*QUOTED PASSAGE*.
Nil Gavani Sellathey ( Stop, Watch and Don't Go) is a 2010 Indian Tamil-language thriller film written, directed and produced by Anand Chakravarthy (producer of Vennila Kabadi Kuzhu), which stars himself in lead role alongside Jagan, Lakshmi Nair, Dhansika, Adithyaa Dev and Ramsyy in the lead roles. The film, which is inspired by The Texas Chain Saw Massacre, released on 17 December 2010 with favorable reviews from the critics. It failed to succeed at the box office and was re-released on 25 March 2011 to mixed reviews. The film was dubbed in Telugu as 143 Hyderabad.

Plot

Sam (Anand Chakaravarthy), Jo (Dhaniska), Arun (Ramssy), Priya (Lakshmi Nair) and Milo (Jagan) head to a small village on a pleasure trip. And they reach the place despite a warning that it is not to going to be a nice trip.

*DATA LINES*.
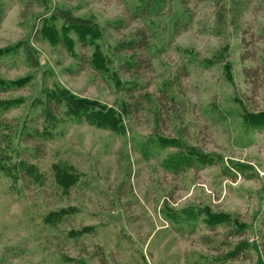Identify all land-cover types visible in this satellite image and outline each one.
<instances>
[{
    "label": "rangeland",
    "instance_id": "rangeland-1",
    "mask_svg": "<svg viewBox=\"0 0 264 264\" xmlns=\"http://www.w3.org/2000/svg\"><path fill=\"white\" fill-rule=\"evenodd\" d=\"M140 3L48 0L27 8L23 0H0V49L28 41L38 59L37 65L28 62L22 49L0 58V78H29L0 92V100H19L0 117L17 133L0 159V264H264V125L249 128L243 118L264 109V82L255 93L244 79L242 68L252 64L241 59L245 44L231 25L216 32L212 3L190 0L193 19L175 35V18L186 16L178 0L169 14L164 8L132 19L129 12ZM56 7L100 28L87 45L75 43L76 56L49 36L47 26L62 29L51 16ZM262 14L248 13L244 22L255 32L260 57ZM141 28L149 33L147 50L116 49ZM94 52L103 54L106 70L89 65ZM133 52L139 63L129 69L124 61ZM55 88L115 110L121 130L63 113L34 159L24 149L36 139H19L18 133L38 110L34 101ZM189 152L213 162L178 173L168 168ZM20 158L38 165L43 187L18 180L21 192L12 191L10 172ZM55 164L74 174L70 188L60 172L56 191ZM124 178L128 182L119 189ZM59 208L72 215L51 226L44 217ZM85 226L94 230L78 239L68 236V230ZM238 244L252 246L249 257L228 258ZM96 246L105 261L92 256Z\"/></svg>",
    "mask_w": 264,
    "mask_h": 264
},
{
    "label": "trees",
    "instance_id": "trees-1",
    "mask_svg": "<svg viewBox=\"0 0 264 264\" xmlns=\"http://www.w3.org/2000/svg\"><path fill=\"white\" fill-rule=\"evenodd\" d=\"M172 1L173 0H141V3L134 6L129 13L132 19H144L150 15L160 14L164 8L165 14H169L172 9ZM178 1L183 7V12L186 14V16L183 18V15L181 14L175 18L173 22L174 35L185 30L189 26L190 21L193 19V13L190 10L191 8L189 4L190 0ZM193 1L197 3L210 2L213 4L215 8V28L218 34L225 32L227 26L231 25L233 30H235V32L241 36V41L243 45L245 44L243 52L241 53V59L243 61L248 60L252 62L250 66L248 65L242 68V74L244 79L252 87V91L255 93L258 92L262 87V83L264 82V57H260V55L257 54L259 52V48L253 46L255 32L250 31L248 27H245L244 22L248 13L256 15L258 12H264V0ZM23 2L25 7L27 6V8H32L33 6L44 7L47 5L48 0H23ZM2 13V6H0V22L2 19ZM51 16L53 20H57L61 23L62 29L61 31L56 32L52 26H47L49 30L52 31V33H49V36L54 41L61 43V45H63L74 56H76V53L73 50L75 43L78 42L80 45L85 46L90 43L92 38L98 35L100 31V28L95 21L85 16L76 15L68 9L56 7L52 10ZM262 17L264 18V14H262ZM118 25H122V22H118ZM40 32L41 31H39V33ZM71 33L74 35V37L70 35ZM256 36L264 41V22L258 33H256ZM148 39V30L141 28L136 32L133 38L119 43L116 49L119 51L122 49H128L132 51L133 49L140 47L142 50H147L150 47ZM20 49H22L24 52L25 58L28 62L32 63L33 65L38 64L37 56L35 55V52L29 45L28 41H21L12 47L0 49V58L6 54L14 53V51L18 52ZM130 57L132 58L131 60L125 59L124 61V66L128 67L129 69L135 67L139 63L137 54L133 52L130 54ZM88 63L92 68L97 70L107 69V65L101 52H94L93 55L88 58ZM28 80L29 78L27 77L15 80L0 78V92L18 89L25 85ZM128 89H130V87ZM18 102L19 100L12 99L0 100V117L3 112H6L7 110L16 106ZM34 103L36 106H39L38 110L34 112L32 116H30L29 120H26L27 123L25 122V127L22 128L23 130L21 129L20 133H18L20 137L19 139H21L22 134L34 136L36 139L37 142L33 143L32 146H30V149L27 147L24 149V151L27 152L28 155H32L34 159L40 158V154L44 151L45 142L55 135L54 129L57 127L55 125V118L59 115H62L63 113L69 114V116L81 117L85 120L88 119L93 124L103 128H109L113 130H121L122 128V125L119 121V114H117L115 110L98 104L95 101L77 98L59 88H55L53 92L47 90L46 97L38 98L34 101ZM122 110L126 114L128 112L127 105L123 106ZM243 118L245 119V122L247 123L246 125L249 128H260L264 125V109H260L255 112H245L243 113ZM38 120H40V124L38 123ZM13 134H17L15 126L0 120V159H2L9 150L11 135ZM171 145L176 146L179 144H175L173 141ZM181 157L182 156H180V158ZM180 158L175 160L176 162L173 167H168L175 173H178L180 169L195 166L196 163L213 162L211 158H208V156L199 157L197 153L194 152H189V154L187 153L186 157L183 159ZM233 165L237 169L239 168L236 163H233ZM52 169L54 170L52 184L55 183L54 185L56 187V191H58L57 189H60L58 184L59 182H57V179L61 177L60 172L66 177V179H70V183H68L69 188L75 183L69 175H74L73 173L67 172L65 170L61 171V169L57 167V164H55ZM11 171L12 172H10V174L14 180L11 188L15 193H20L22 188L18 185V180H22V182L25 183L27 187L32 185L39 187V185H41L46 180V177L44 176L43 172H41L38 165L35 162L30 163L26 159L20 158L18 162H16L14 169ZM58 175L60 176L57 177ZM127 175H129V172ZM126 178H124V181L118 186L119 189L124 183L128 182V179L126 180ZM40 187L43 186L41 185ZM71 215L72 210L67 208H59L48 212L44 218L45 221L51 226L59 227V225L64 223ZM218 217L220 216L216 215L214 218L218 219ZM218 220L223 223L227 222V220H223L221 218ZM93 230L94 228L90 226H85L77 230L70 229L68 230V236L70 235V237L78 239L81 238L82 235L91 233ZM251 247L252 246L250 244H238L233 249V251L228 254V258H235L239 255L249 257V249ZM91 254L92 256H98L100 261H105L106 259L105 252L101 246H96L95 250ZM262 254L264 259V246L262 248ZM83 263V260H81L80 264Z\"/></svg>",
    "mask_w": 264,
    "mask_h": 264
}]
</instances>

*WORK INSTRUCTIONS*. Name every character who travels to the small village, according to the plot section of the film summary. Nothing in the data is needed for what comes next.

*FINISHED ANSWER*. Sam, Jo, Arun, Priya, Milo